- İnsanın sonunda başkalarının sandığı gibi biri olmaması olanaksız.
- Her şeye karşın, yüreğin belleğinin kötü anılarını sildiğini, iyileri büyüttüğünü, geçmişe katlanmayı bu hile sayesinde başardığımızı bilmeyecek kadar gençti daha.
- Salgın başladığı gibi ansızın bitti, hasarın niceliği de hiçir zaman bilinemedi; saptanması olanaksız olduğundan değil, kendi felaketimizden duyduğumuz utancın bizim en olağan özelliklerimizden biri olduğundan.
- ...Ama insanlar her zaman annelerinin onları dünyaya getirdiği zaman doğmadıkları, yaşamın onları bir kez daha, hem de sık sık kendi kendilerinden doğmaya zorladığı düşüncesine kaptırdı kendini.

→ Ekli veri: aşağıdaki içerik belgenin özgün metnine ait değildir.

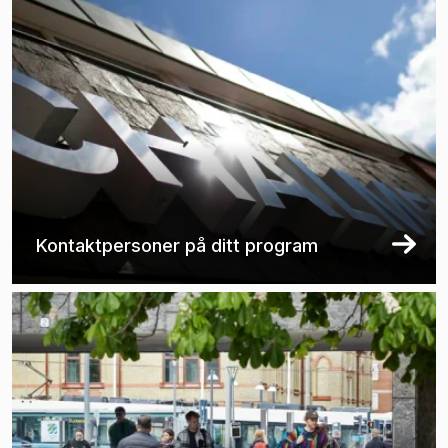
Kontaktpersoner på ditt program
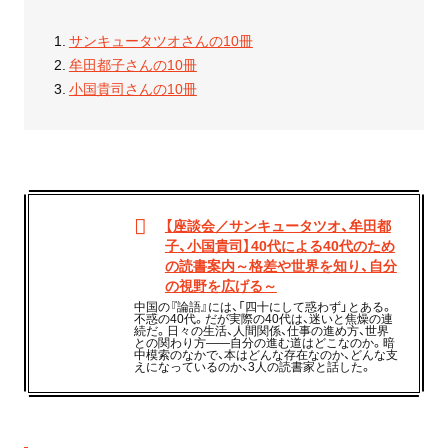
サンキュータツオさんの10冊
牟田都子さんの10冊
小国貴司さんの10冊
【座談会／サンキュータツオ、牟田都
子、小国貴司】40代による40代のため
の読書案内～格差や世界を知り、自分
の視野を広げる～
中国の『論語』には、「四十にして惑わず」とある。
不惑の40代。だが実際の40代は、迷いと焦燥の連
続だ。日々の生活、人間関係、仕事の進め方、世界
との関わり方——自分の進む道はどこなのか。暗
中模索のなかで、本はどんな存在なのか、どんな支
えになっているのか、3人の読書家と話した。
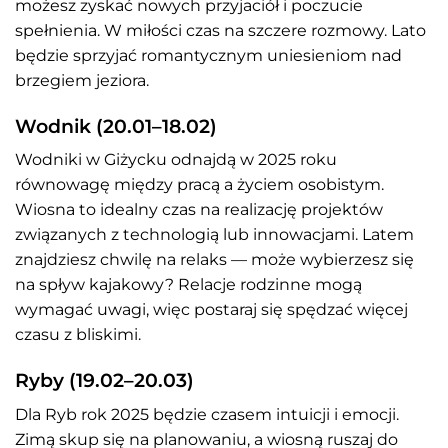
możesz zyskać nowych przyjaciół i poczucie
spełnienia. W miłości czas na szczere rozmowy. Lato
będzie sprzyjać romantycznym uniesieniom nad
brzegiem jeziora.
Wodnik (20.01–18.02)
Wodniki w Giżycku odnajdą w 2025 roku
równowagę między pracą a życiem osobistym.
Wiosna to idealny czas na realizację projektów
związanych z technologią lub innowacjami. Latem
znajdziesz chwilę na relaks — może wybierzesz się
na spływ kajakowy? Relacje rodzinne mogą
wymagać uwagi, więc postaraj się spędzać więcej
czasu z bliskimi.
Ryby (19.02–20.03)
Dla Ryb rok 2025 będzie czasem intuicji i emocji.
Zimą skup się na planowaniu, a wiosną ruszaj do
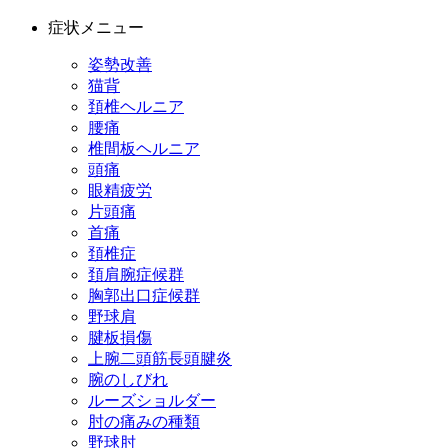
症状メニュー
姿勢改善
猫背
頚椎ヘルニア
腰痛
椎間板ヘルニア
頭痛
眼精疲労
片頭痛
首痛
頚椎症
頚肩腕症候群
胸郭出口症候群
野球肩
腱板損傷
上腕二頭筋長頭腱炎
腕のしびれ
ルーズショルダー
肘の痛みの種類
野球肘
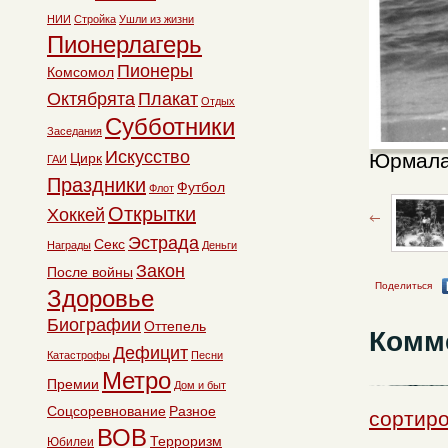
НИИ
Стройка
Ушли из жизни
Пионерлагерь
Пионеры
Комсомол
Октябрята
Плакат
Отдых
Субботники
Заседания
Искусство
Юрмал
Цирк
ГАИ
Праздники
Футбол
Флот
Открытки
Хоккей
Эстрада
Секс
Награды
Деньги
Закон
После войны
Поделиться
Здоровье
Биографии
Оттепель
Комм
Дефицит
Катастрофы
Песни
Метро
Премии
Дом и быт
Соцсоревнование
Разное
сортир
ВОВ
Терроризм
Юбилеи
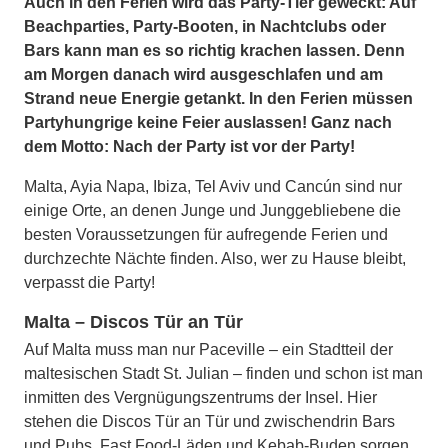
Auch in den Ferien wird das Party-Tier geweckt: Auf
Beachparties, Party-Booten, in Nachtclubs oder
Bars kann man es so richtig krachen lassen. Denn
am Morgen danach wird ausgeschlafen und am
Strand neue Energie getankt. In den Ferien müssen
Partyhungrige keine Feier auslassen! Ganz nach
dem Motto: Nach der Party ist vor der Party!
Malta, Ayia Napa, Ibiza, Tel Aviv und Cancún sind nur
einige Orte, an denen Junge und Junggebliebene die
besten Voraussetzungen für aufregende Ferien und
durchzechte Nächte finden. Also, wer zu Hause bleibt,
verpasst die Party!
Malta – Discos Tür an Tür
Auf Malta muss man nur Paceville – ein Stadtteil der
maltesischen Stadt St. Julian – finden und schon ist man
inmitten des Vergnügungszentrums der Insel. Hier
stehen die Discos Tür an Tür und zwischendrin Bars
und Pubs. Fast Food-Läden und Kebab-Buden sorgen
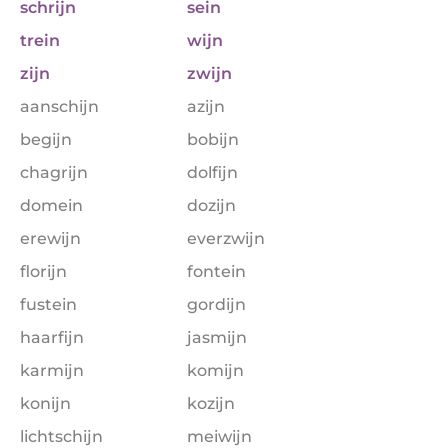
schrijn
sein
trein
wijn
zijn
zwijn
aanschijn
azijn
begijn
bobijn
chagrijn
dolfijn
domein
dozijn
erewijn
everzwijn
florijn
fontein
fustein
gordijn
haarfijn
jasmijn
karmijn
komijn
konijn
kozijn
lichtschijn
meiwijn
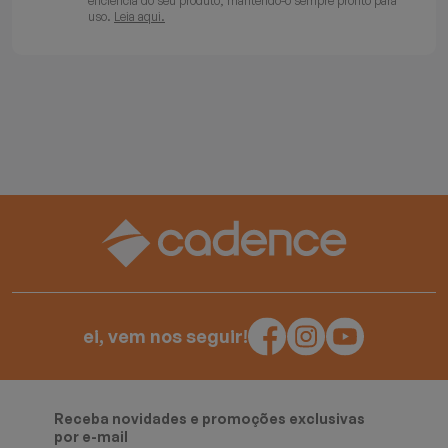
eficiência do seu produto, mantendo-o sempre pronto para
uso.
Leia aqui.
ei, vem nos seguir!
Receba novidades e promoções exclusivas
por e-mail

- ''Belki de bu nedenle birçok şey yapıyor'', dedi, ''düşünmek zorunda kalmamak için.''
- Toplumsal yaşamın sorunu, korkuyu yenmek, evlilik yaşamının sorunu ise can sıkıntısını yenmeyi öğrenmektir.
- ''İnsan bir şey satmak istediği zaman dil öğrenmelidir,'' diyordu alaycı alaycı gülerek. ''Ama insan bir şey satın almak istediğinde herkes anlar nasıl olsa.''
- Yağmur, düşünebilmesi için bir güneş kırıntısı bile vermiyordu ona.
- ...kimin daha ölü olduğunu soruyordu kendi kendine üzüntüyle: ölenin mi, yoksa geride kalanın mı.
- Ölümü umursadığı yoktu; ama yaşam çok şey demekti. O yüzden de idam hükmü verildiği andaki duygusu korku değil, özlem oldu.